» **Trecho para leitura**:
▼▼▼

IX - Declarado o cômputo especial do intervalo de 06.03.1997 a 05.12.2005, por exposição a
hidrocarbonetos aromáticos (GLP), nos termos previstos nos códigos 1.2.10 do Decreto n.
83.080/1979 e 1.0.19 do Decreto n. 3.048/1999.
X – Reconhecida a especialidade do lapso de 03.11.2008 a 26.02.2015, em razão da sujeição a
hidrocarbonetos aromáticos e ruído em nível superior ao limite de tolerância de 85 decibéis
(Decreto n. 3.048/1999 – códigos 1.0.19 e 2.0.1).
XI - No julgamento do Recurso Extraordinário em Agravo (ARE) 664335, em 04.12.2014, com
repercussão geral reconhecida, o E. STF afirmou que, na hipótese de exposição do trabalhador a
ruído acima dos limites legais de tolerância, a declaração do empregador no âmbito do PPP, no
sentido da eficácia do EPI, não descaracteriza o tempo de serviço especial, tendo em vista que
no cenário atual não existe equipamento individual capaz de neutralizar os malefícios do ruído,
pois que atinge não só a parte auditiva, mas também óssea e outros órgãos.
XII - Relativamente a outros agentes (químicos, biológicos, etc.) pode-se dizer que a
multiplicidade de tarefas desenvolvidas pela parte autora demonstra a impossibilidade de atestar
a utilização do EPI durante toda a jornada diária; normalmente todas as profissões, como a do
autor, há multiplicidade de tarefas, que afastam a afirmativa de utilização do EPI em toda a
jornada diária, ou seja, geralmente a utilização é intermitente.
XIII - Termo inicial do benefício fixado na data da citação (26.02.2015), vez que o interessado não
havia cumprido os requisitos necessários à jubilação na data do requerimento administrativo
(02.04.2014).

▲▲▲

» **Exercícios**:
(1) Responda com base no trecho sobre tempo de serviço especial:
(a) Qual é o limite de tolerância de ruído citado, em decibéis?
(b) Em que data o STF julgou o ARE 664335?
(c) Em que data foi fixado o termo inicial do benefício?
(2) Traduza para o inglês esta frase do trecho sobre tempo de serviço especial: "Termo inicial do benefício fixado na data da citação (26.02.2015), vez que o interessado não havia cumprido os requisitos necessários à jubilação na data do requerimento administrativo (02.04.2014)."
(3) Escreva a continuação do trecho sobre tempo de serviço especial, a partir do ponto em que ele termina.

(Registros de dados salvos)
▼▼▼

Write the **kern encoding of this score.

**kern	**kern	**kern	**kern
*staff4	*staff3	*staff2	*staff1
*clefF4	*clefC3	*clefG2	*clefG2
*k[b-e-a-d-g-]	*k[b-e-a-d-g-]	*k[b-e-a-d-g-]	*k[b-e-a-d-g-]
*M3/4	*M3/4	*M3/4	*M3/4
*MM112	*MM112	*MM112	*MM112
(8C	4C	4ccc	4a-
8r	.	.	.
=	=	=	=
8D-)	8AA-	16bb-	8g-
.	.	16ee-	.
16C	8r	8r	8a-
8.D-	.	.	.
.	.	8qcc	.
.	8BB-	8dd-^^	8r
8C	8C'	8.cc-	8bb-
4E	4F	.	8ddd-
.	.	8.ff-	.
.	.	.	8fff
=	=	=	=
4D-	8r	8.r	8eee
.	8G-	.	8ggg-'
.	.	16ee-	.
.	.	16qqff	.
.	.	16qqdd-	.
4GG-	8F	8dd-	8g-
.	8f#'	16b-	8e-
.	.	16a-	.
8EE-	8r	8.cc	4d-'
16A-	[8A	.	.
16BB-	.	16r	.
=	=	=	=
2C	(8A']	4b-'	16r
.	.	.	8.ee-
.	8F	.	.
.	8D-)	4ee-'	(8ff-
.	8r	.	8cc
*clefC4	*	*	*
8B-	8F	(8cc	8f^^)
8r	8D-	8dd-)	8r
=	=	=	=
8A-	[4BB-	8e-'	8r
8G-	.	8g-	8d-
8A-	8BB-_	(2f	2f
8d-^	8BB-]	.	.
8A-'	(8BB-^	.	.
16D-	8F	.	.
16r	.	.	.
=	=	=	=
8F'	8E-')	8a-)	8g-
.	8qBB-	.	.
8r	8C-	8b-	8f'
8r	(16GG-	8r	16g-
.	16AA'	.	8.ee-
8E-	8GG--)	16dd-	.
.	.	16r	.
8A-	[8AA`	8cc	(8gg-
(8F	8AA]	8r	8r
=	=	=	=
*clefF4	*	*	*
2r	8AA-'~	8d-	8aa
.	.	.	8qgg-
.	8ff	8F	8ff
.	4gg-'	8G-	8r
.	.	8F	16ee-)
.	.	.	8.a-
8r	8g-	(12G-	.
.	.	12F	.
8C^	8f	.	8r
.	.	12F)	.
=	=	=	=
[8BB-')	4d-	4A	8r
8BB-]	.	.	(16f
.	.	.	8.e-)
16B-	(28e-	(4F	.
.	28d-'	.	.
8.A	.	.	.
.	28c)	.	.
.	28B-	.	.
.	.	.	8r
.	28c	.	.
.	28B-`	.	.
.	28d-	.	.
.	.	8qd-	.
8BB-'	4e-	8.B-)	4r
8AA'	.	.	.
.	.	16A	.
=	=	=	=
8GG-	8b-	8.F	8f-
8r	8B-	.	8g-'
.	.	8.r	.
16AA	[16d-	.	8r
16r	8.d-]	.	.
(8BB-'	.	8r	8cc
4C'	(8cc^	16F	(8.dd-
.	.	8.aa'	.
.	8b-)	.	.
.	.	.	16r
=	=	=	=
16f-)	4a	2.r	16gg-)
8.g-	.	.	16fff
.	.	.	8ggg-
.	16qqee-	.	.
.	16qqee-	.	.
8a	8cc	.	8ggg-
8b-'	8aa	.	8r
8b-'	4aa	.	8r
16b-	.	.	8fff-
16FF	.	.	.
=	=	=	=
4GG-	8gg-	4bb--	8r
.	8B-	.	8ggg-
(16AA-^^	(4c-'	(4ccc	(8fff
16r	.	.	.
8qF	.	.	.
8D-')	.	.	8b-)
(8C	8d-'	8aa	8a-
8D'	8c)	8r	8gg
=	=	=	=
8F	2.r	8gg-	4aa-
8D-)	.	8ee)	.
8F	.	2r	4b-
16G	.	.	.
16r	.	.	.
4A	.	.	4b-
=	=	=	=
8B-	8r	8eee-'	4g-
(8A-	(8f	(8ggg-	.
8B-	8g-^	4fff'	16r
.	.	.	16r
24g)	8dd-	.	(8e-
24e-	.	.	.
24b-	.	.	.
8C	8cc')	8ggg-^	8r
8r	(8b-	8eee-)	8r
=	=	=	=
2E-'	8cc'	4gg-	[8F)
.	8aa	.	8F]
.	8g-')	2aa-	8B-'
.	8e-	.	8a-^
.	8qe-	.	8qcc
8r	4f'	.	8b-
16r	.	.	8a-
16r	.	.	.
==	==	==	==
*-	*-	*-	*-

▲▲▲

» **Respostas por tarefa**:
(1)
(a) 85 decibéis.
(b) Em 04.12.2014.
(c) Na data da citação, 26.02.2015.

(2) Starting date of the benefit set at the date of service of process (26.02.2015), since the claimant had not met the requirements necessary for retirement on the date of the administrative application (02.04.2014).

(3)
XIV - A correção monetária e os juros de mora deverão ser calculados de acordo com a lei de
regência, observando-se as teses firmadas pelo E. STF no julgamento do RE 870.947, realizado
em 20.09.2017. Quanto aos juros de mora será observado o índice de remuneração da caderneta
de poupança a partir de 30.06.2009.
XV - Honorários advocatícios arbitrados em 15% (quinze por cento) do valor das prestações
vencidas até a data da sentença, nos termos da Súmula n. 111 do E. STJ e de acordo com o
entendimento firmado por esta 10ª Turma.
XVI - Nos termos do artigo 497 do NCPC, determinada a implantação imediata do benefício de
aposentadoria especial.
XVII – Preliminar do autor prejudicada. Apelação do autor parcialmente provida. Apelo do réu
improvido.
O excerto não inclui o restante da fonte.